General manager Oliver Ngo said that five of his eight staff had been furloughed and the business faced closure “within weeks” unless it was able to access more financial assistance.
“Our main trade is office lunch diners and since lockdown that has died completely,” he said.
“Without a government grant or loan, we won’t be able to survive for long. We are doing what we can to try and support our employees, their families and the local business and community.
“But I’m not sure without help how long we can go.
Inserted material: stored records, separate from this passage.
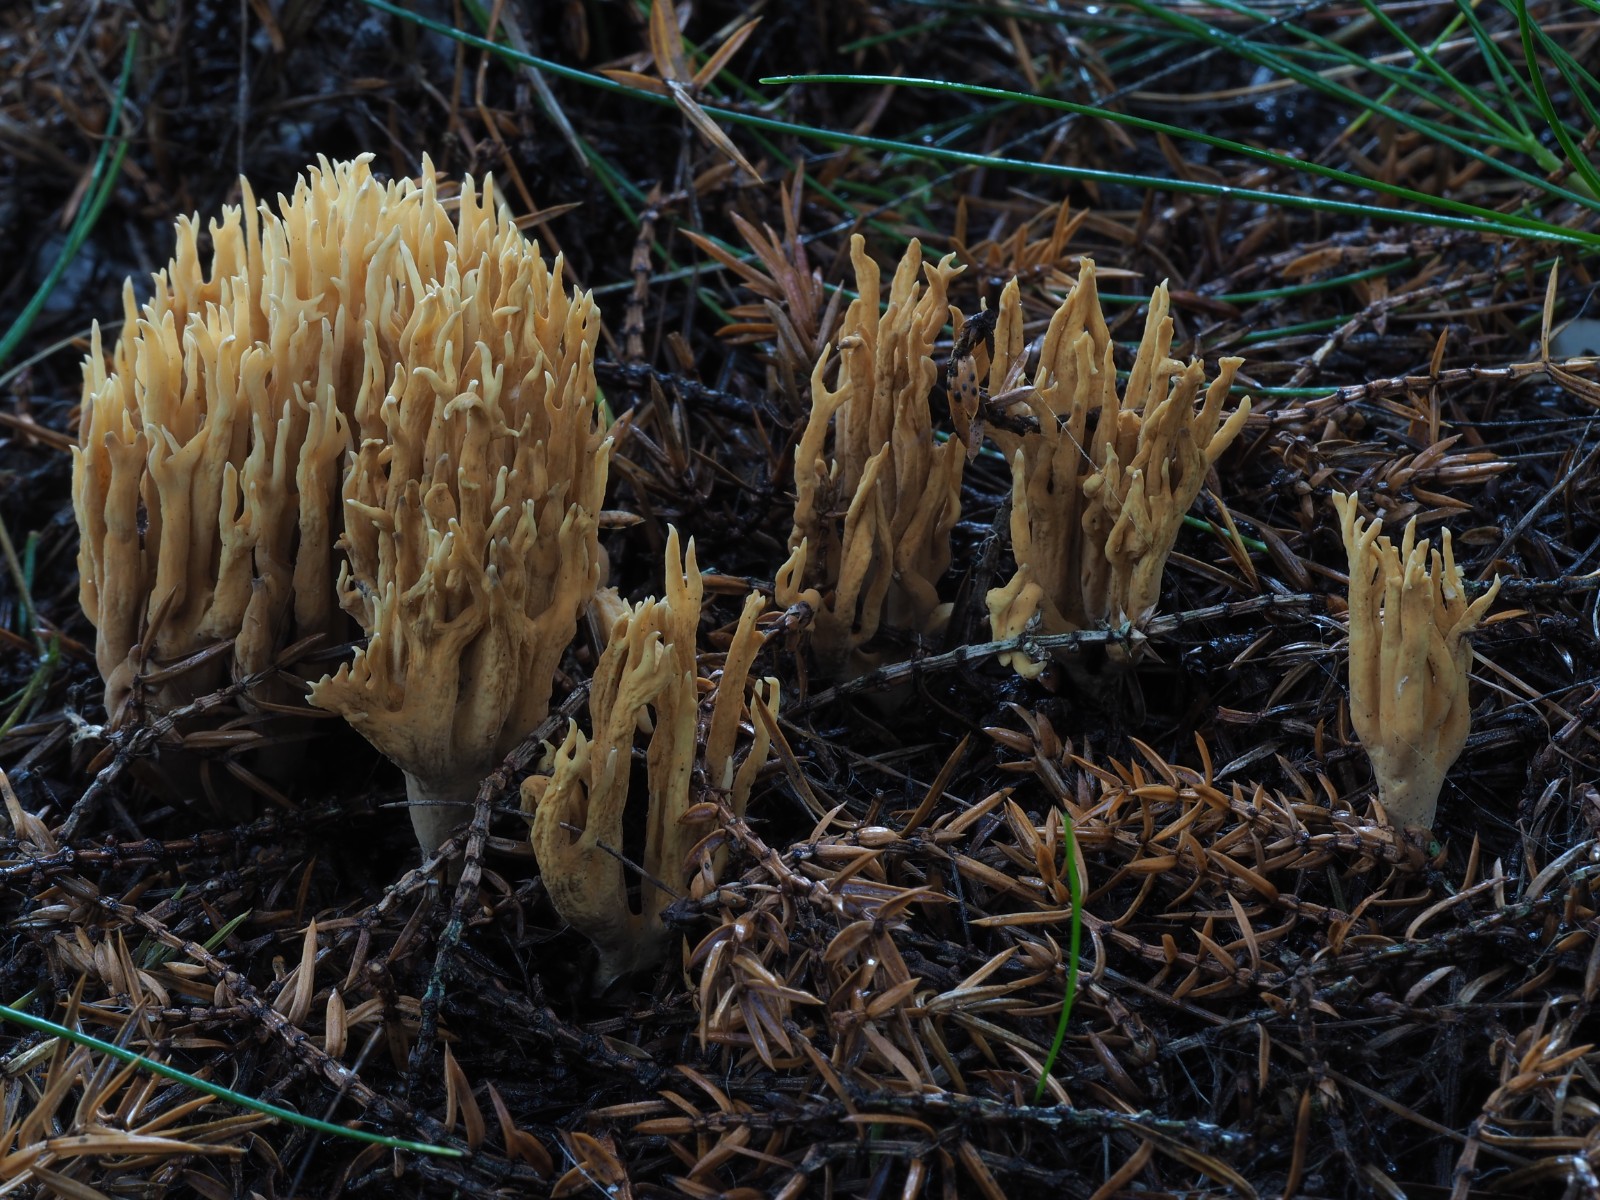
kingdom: Fungi
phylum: Basidiomycota
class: Agaricomycetes
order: Gomphales
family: Gomphaceae
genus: Phaeoclavulina
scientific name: Phaeoclavulina eumorpha
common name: gran-koralsvamp
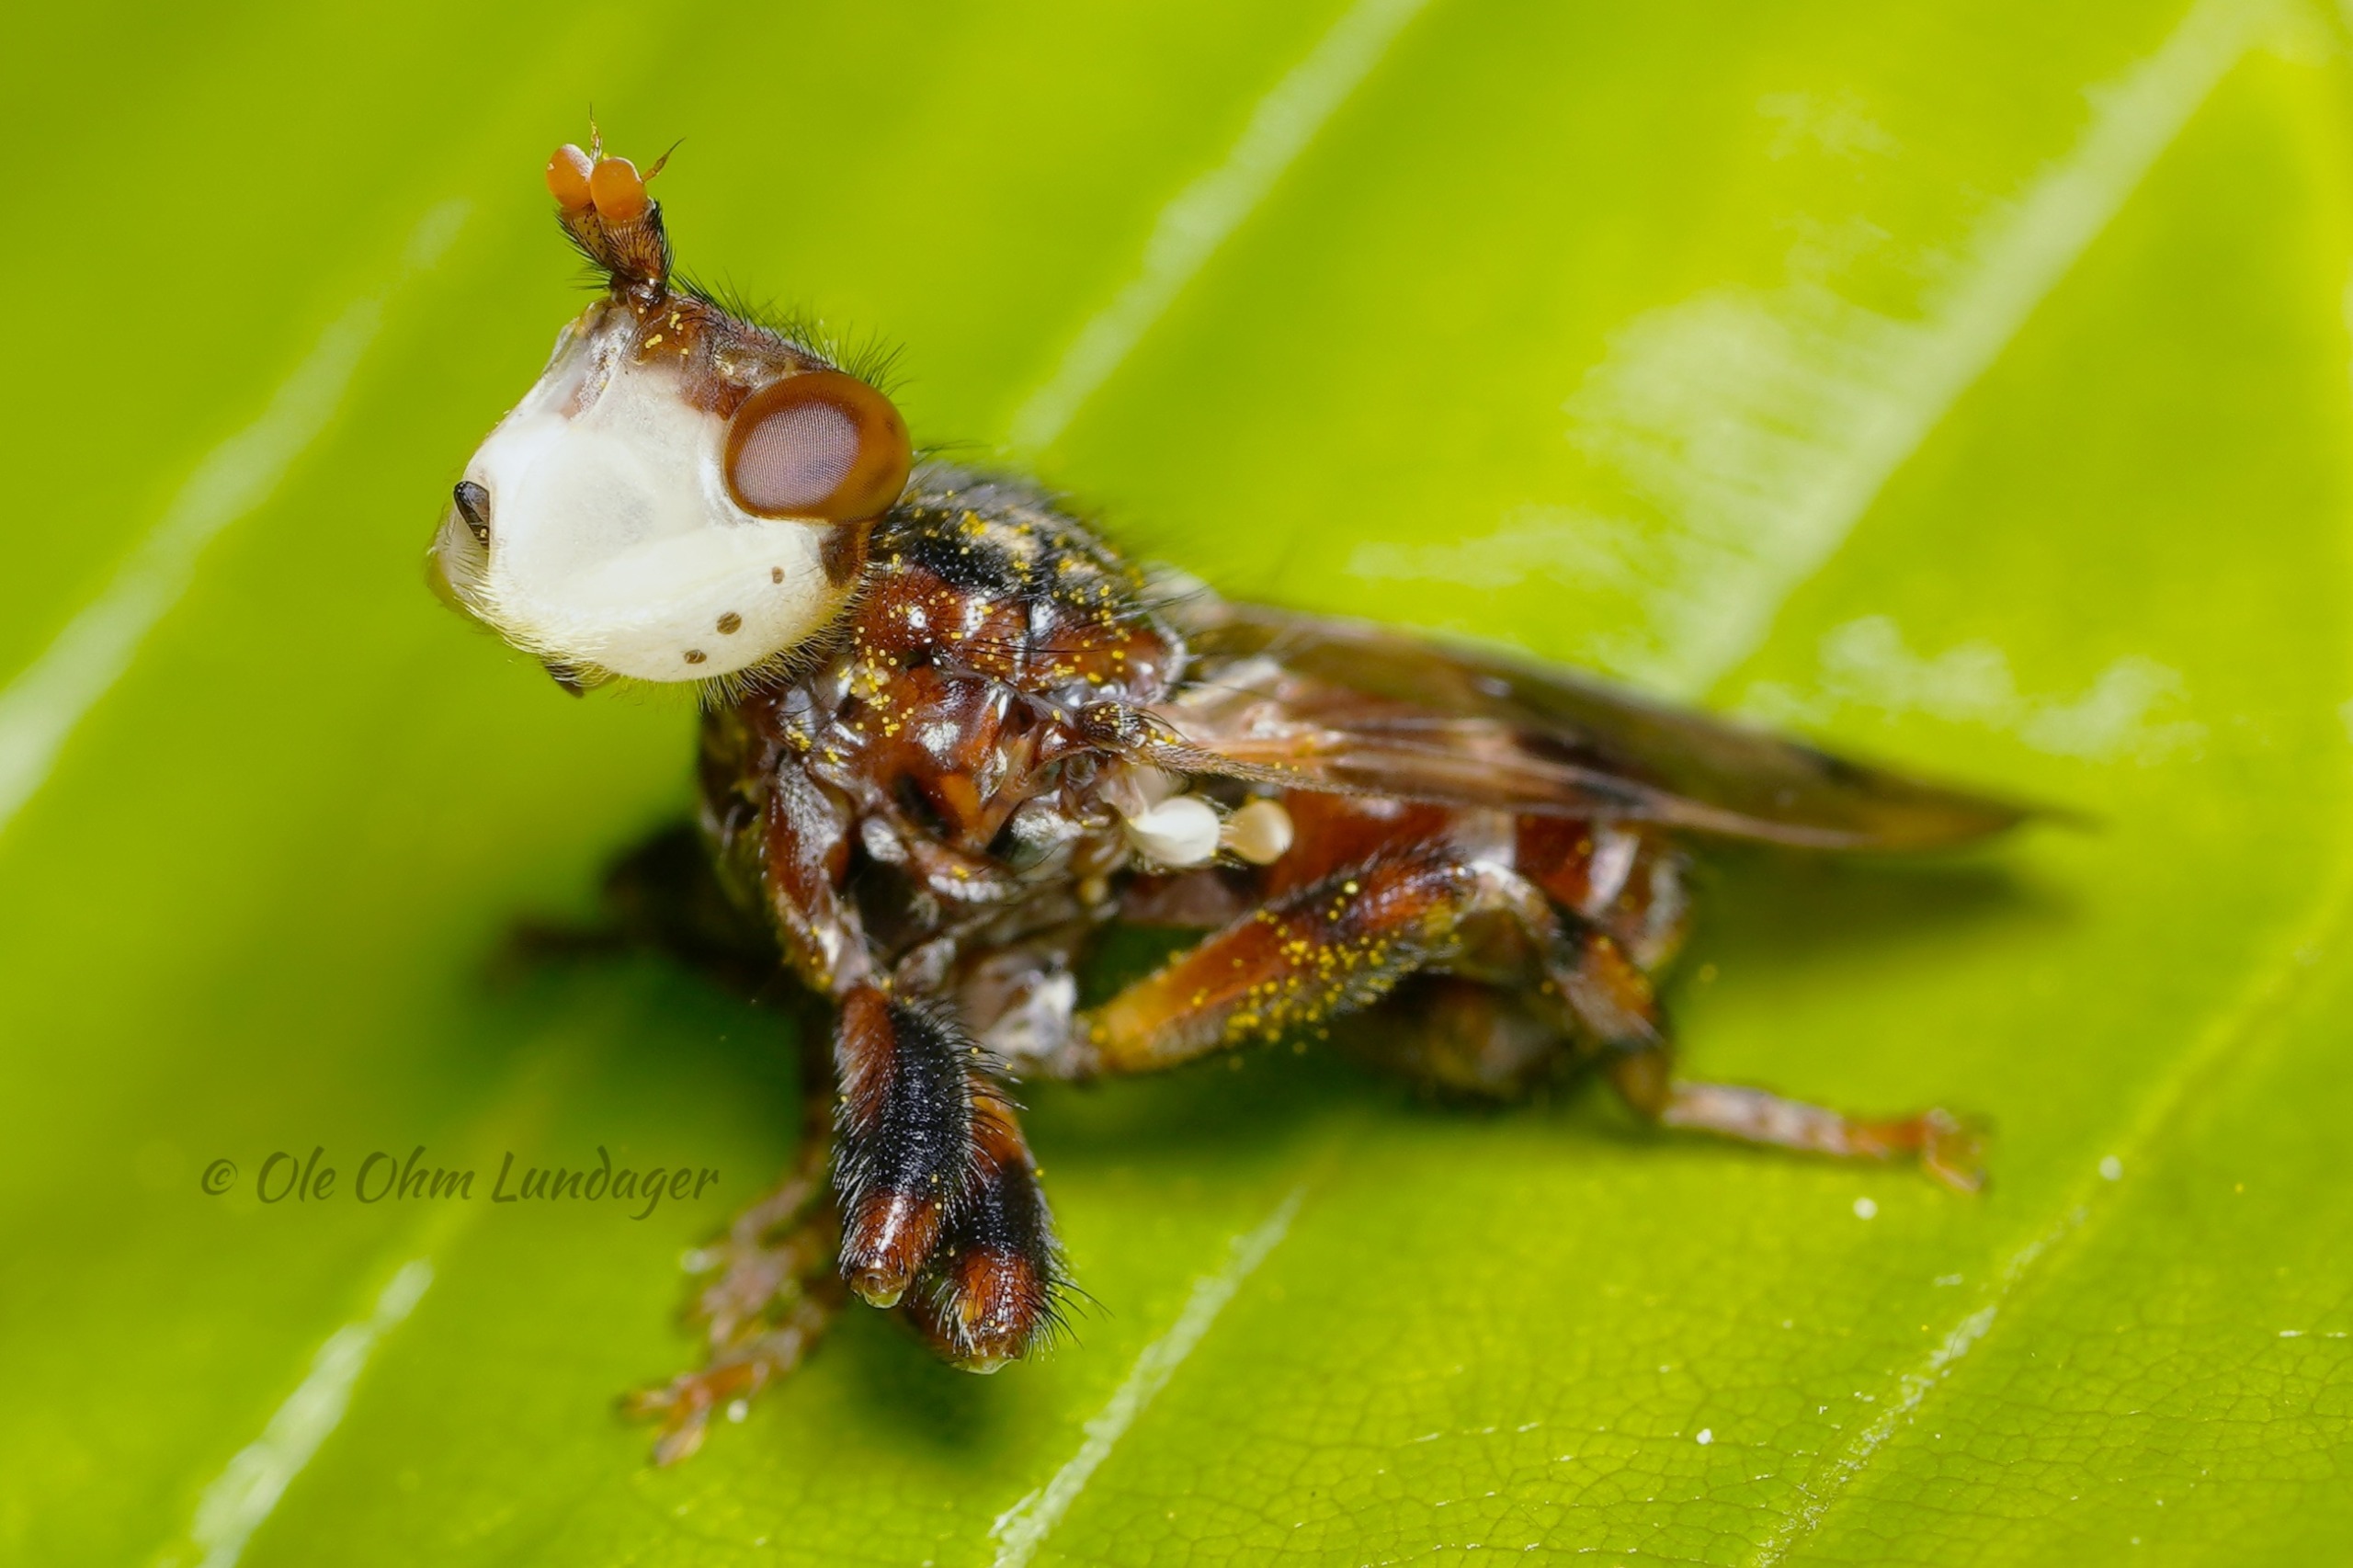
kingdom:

We need some kind of grant as we don’t qualify for any loans at this moment in time.”
Similar calls for the threshold to be increased were expressed last month by hospitality businesses in the Southside district of Birmingham city centre where research found that one in five were in premises above the £51,000 benchmark.
There has so far been no indication from the Government that the rateable value threshold will be changed in the wake of this new campaign.
A spokesman for HM Treasury said new funding had been assigned this month to local authorities such as Birmingham City Council which allowed them to distribute grants to small businesses on a discretionary basis.
The Treasury has previously said: “We’ve taken action at unprecedented speed to help businesses, jobs and our economy during this crisis, with hundreds of thousands of firms across the country benefiting from our wide package of support.
“The Chancellor has been clear that we will do whatever it takes to keep businesses operating and people in work.
“This includes the Coronavirus Business Interruption Loan Scheme, business rates holidays, tax deferrals and our job retention scheme.”